Poems are made by fools like me

Smashing Pumpkins frontman Billy Corgan gives poetry a try

Keri Carlson

Since Bob Dylan, we have come to accept the belief that songwriters are poets.

Lyrics (the good ones) have form, rhythm, wordplay, imagery and often rhyme – all the makings of a poem. It’s hard to deny that a song is really a musical poem.

It makes sense then, that a musician would write a book of poetry. Many in fact have done this, yet most failed (Jewel). When musicians work with words without the help of a guitar, they get lost on the page. With no music to anchor them, their words wander like a headless Thoreau.

Unfortunately, former Smashing Pumpkins front man Billy Corgan falls into this same trap.

None of the poems on Corgan’s “Blinking With Fists” hold the same majesty as the songs he wrote with Smashing Pumpkins, such as “1979.” The major problem is that the poems sound forced. Corgan seems to abandon his songwriting process and instead, approaches his poems by trying to make them sound like a poem. It’s as though Corgan had an idea of what poetry ought to sound like and mimics the poetry we read in high school.

Many of the images Corgan uses – the sea, birds and love – sound cloyingly familiar. Especially the opening line in “Courage”: “There is of course the courage of a single flower/ Pushing its form thru concrete/ If only to be trampled into dust.”

“Blinking With Fists” is not without its moments. Corgan does have a knack for words as seen in “A Twixt the Twine”: “A twixt the twine and flowers divine/ Devise the deign in this copper wane/ Aghast the mask of ripping change/ Aloft amongst the highest paid.”

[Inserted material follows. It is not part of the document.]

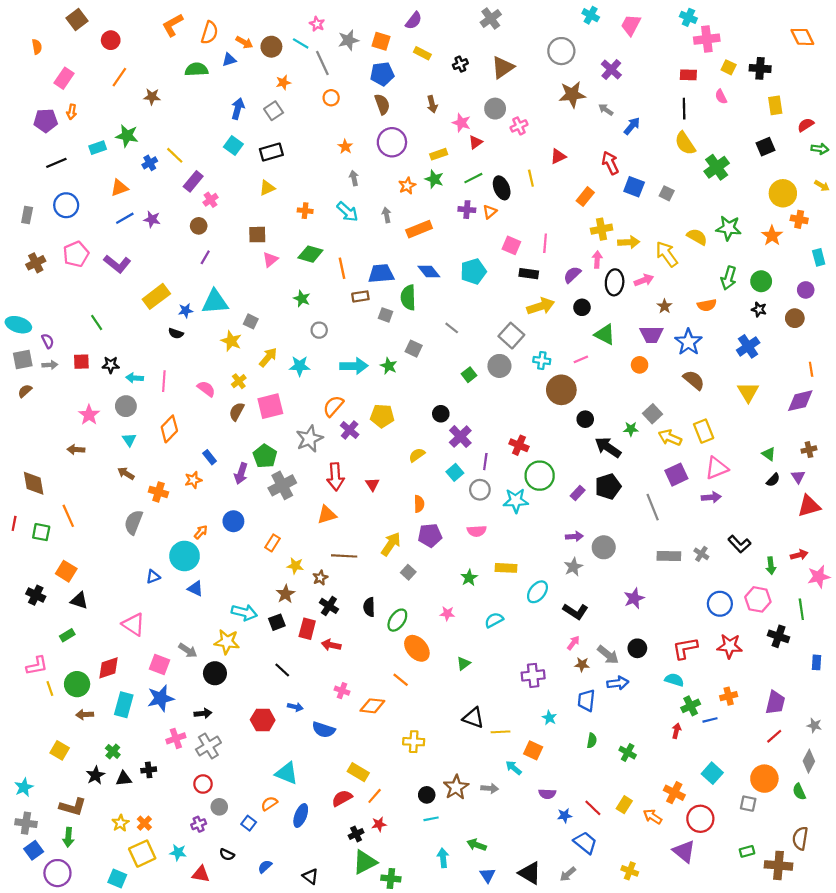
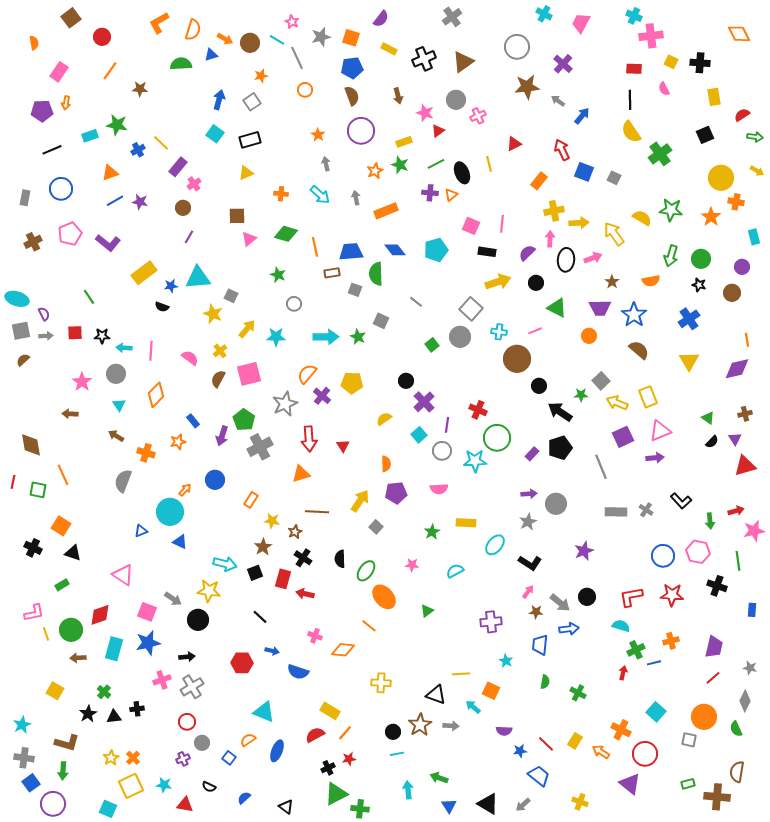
black cross: (460, 64) -> (424, 59), size x1.6
black triangle: (473, 718) -> (436, 695), moved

Because of Corgan’s previous influential work as a musician, perhaps his book is held against too high a standard. Corgan is already perceived as a poet. But this book is a disappointment.

While we should certainly continue to consider musicians in the same vein as poets, there needs to be a distinction between music writers and page writers. When you look at it this way, “Blinking With Fists” is still not a masterpiece, but there are some standout poems for a first effort. Corgan should not be ruled out as a writer.